Erste Werkelwoche

Ende Juli haben wir zum ersten Mal Hand an das künftige Schmuckstück gelegt. Vor dem nächsten Winter galt es, die gröbsten Löcher im Dach zu stopfen und dem Verfall ein wenig Einhalt zu gebieten. Dazu gab es fachliche Expertise und natürlich tatkräftige Unterstützung aus der Familie und dem Freundeskreis.

Nachdem sich die formellen Teile des Kaufs noch weiter ziehen, war lange nicht klar, ob wir die erste Werkelwoche zum angepeilten Termin ende Juli tatsächlich stattfinden lassen. Ein anderer Termin vor dem nächsten Winter schien unwahrscheinlich und somit flickten wir ein Dach, das uns gar nicht gehörte. Die Eingriffe und der Materialeinsatz sollten dementsprechend möglichst klein gehalten werden. Wir arbeiteten uns von Loch zu Loch, beginnend mit dem größten. Zuerst wurden die Ziegel abgenommen und ordentlich aufgestapelt. Kaputte Latten und auch zwei Sparren wurden ausgetauscht. Da das Dach ohnehin offen war, nutzten wir die Gelegenheit, um im Giebelzimmer Teile der Sauerkrautplatten zu entfernen und die Möbel nach unten zu schaffen. Auf die neuen Latten kamen dann die alten Ziegel. Sie waren größtenteils handgefertigt und keine war wie die andere. Das sorgte für Abwechslung beim Decken. Auch bei der Abdichtung des Firsts war Kreativität gefragt.

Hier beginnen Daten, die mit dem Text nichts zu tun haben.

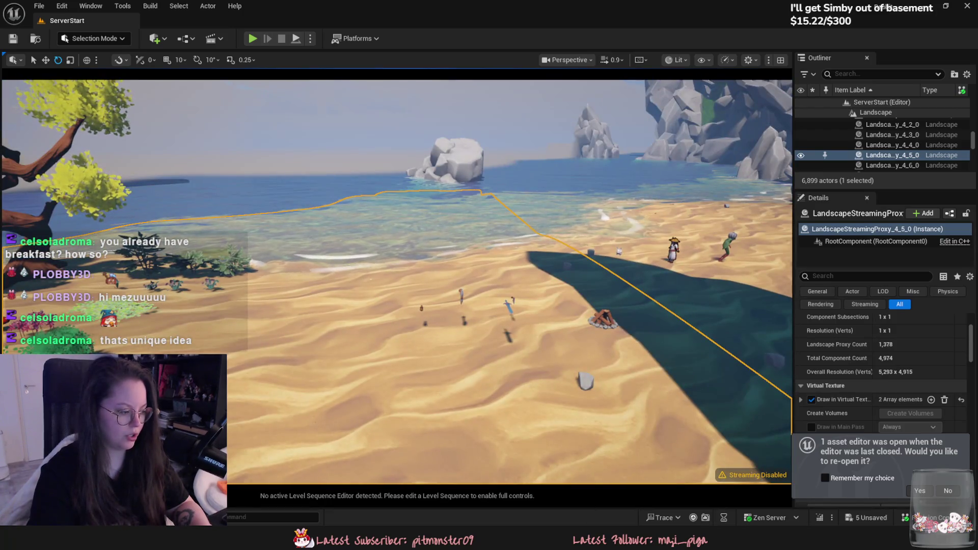
Step: Drag Tree_6 from the Content Drawer onto the beach and shrink it small
key(ctrl+space)
drag(484, 271, 417, 147)
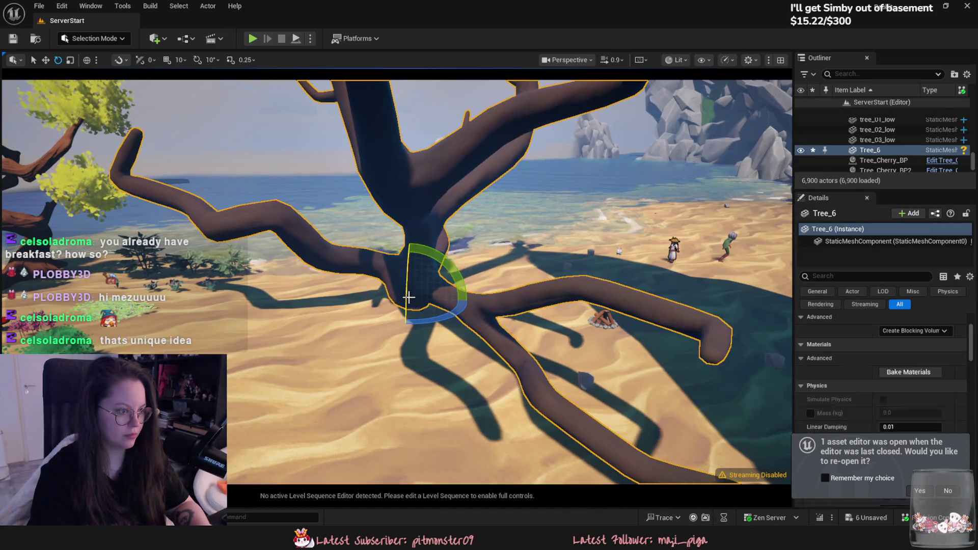
drag(417, 297, 398, 302)
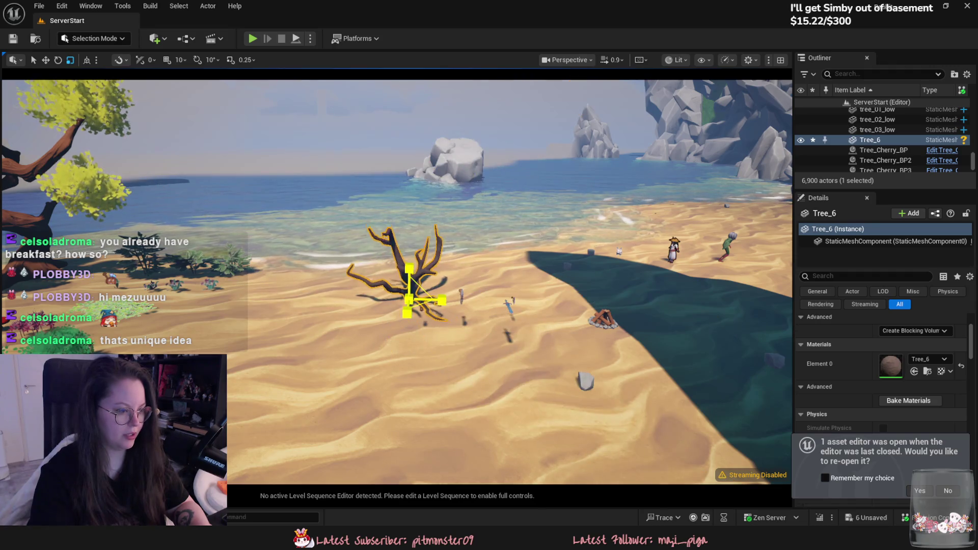
right_drag(458, 305, 428, 291)
scroll(405, 305, up, 4)
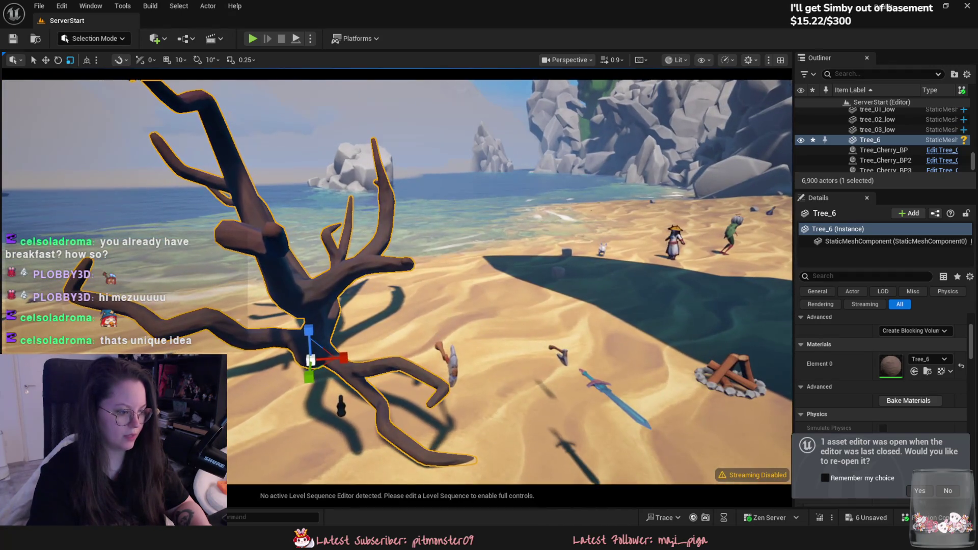
Step: Place Tree_7 and Tree_8 on the beach and scale them down with R
key(ctrl+space)
drag(537, 271, 456, 307)
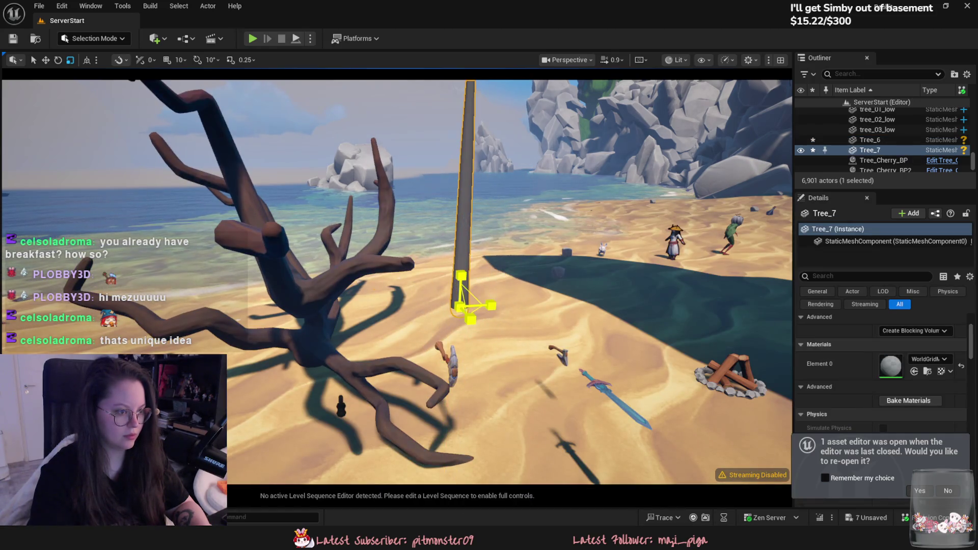
key(w)
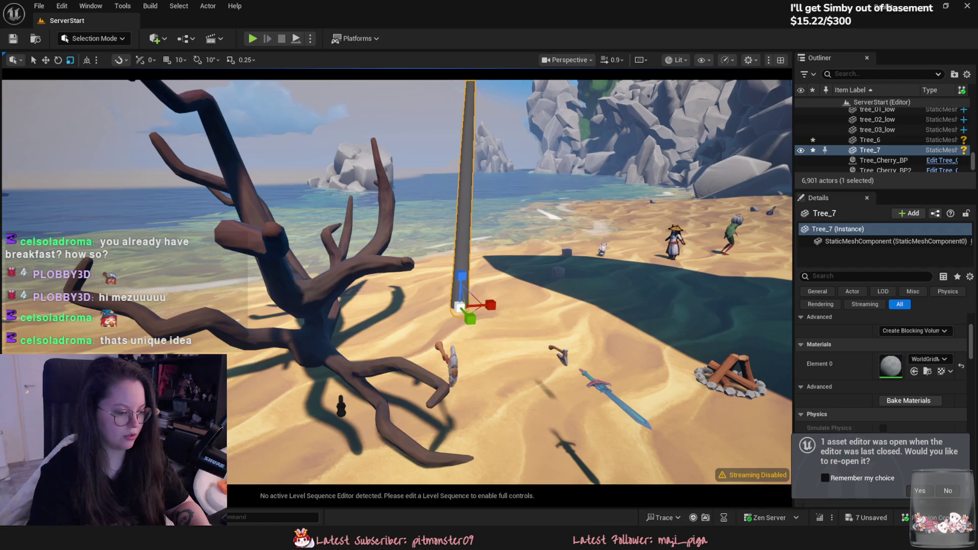
key(ctrl+space)
drag(585, 295, 504, 314)
key(r)
key(w)
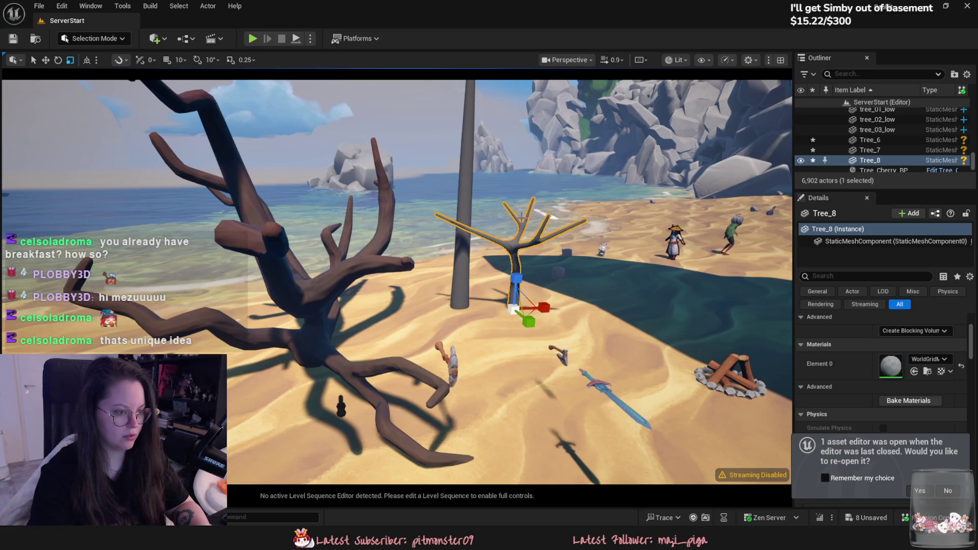
Step: Select the three test trees on the beach and delete them
right_drag(514, 300, 428, 321)
click(367, 305)
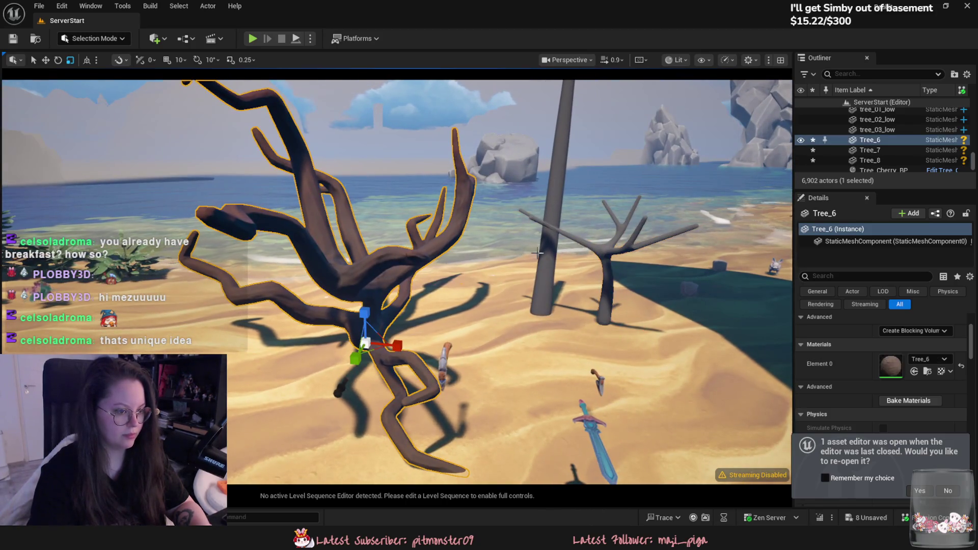
ctrl+click(539, 252)
ctrl+click(608, 298)
key(Delete)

An der Südseite legten wir die Überreste der Schwelle frei und an der Westseite rückten wir den Sträuchern und insbesondere dem Efeu zu Leibe. So boten sich uns bisher unbekannte Ansichten der Fassade, und durch die Fenster kam endlich wieder Licht ins Innere.

Für den kommenden Winter sollte das Haus gewappnet sein. Bis auf weiteres warten wir darauf, dass die bürokratischen Mühlen mahlen …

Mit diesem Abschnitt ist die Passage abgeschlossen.